• _Work order_
Word for word, restate the entries below and exclude every image.

________________________

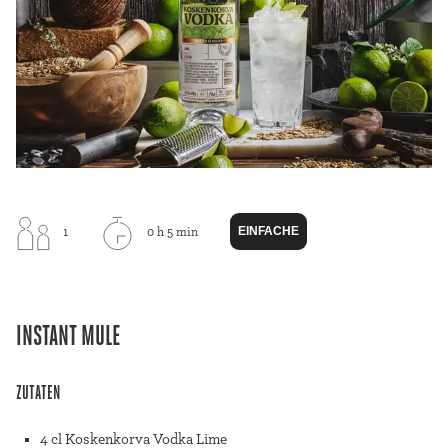
EINFACHE
1
0 h 5 min
INSTANT MULE
ZUTATEN
4 cl Koskenkorva Vodka Lime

________________________

• _The completed task_
EINFACHE
1
0 h 5 min
INSTANT MULE
ZUTATEN
4 cl Koskenkorva Vodka Lime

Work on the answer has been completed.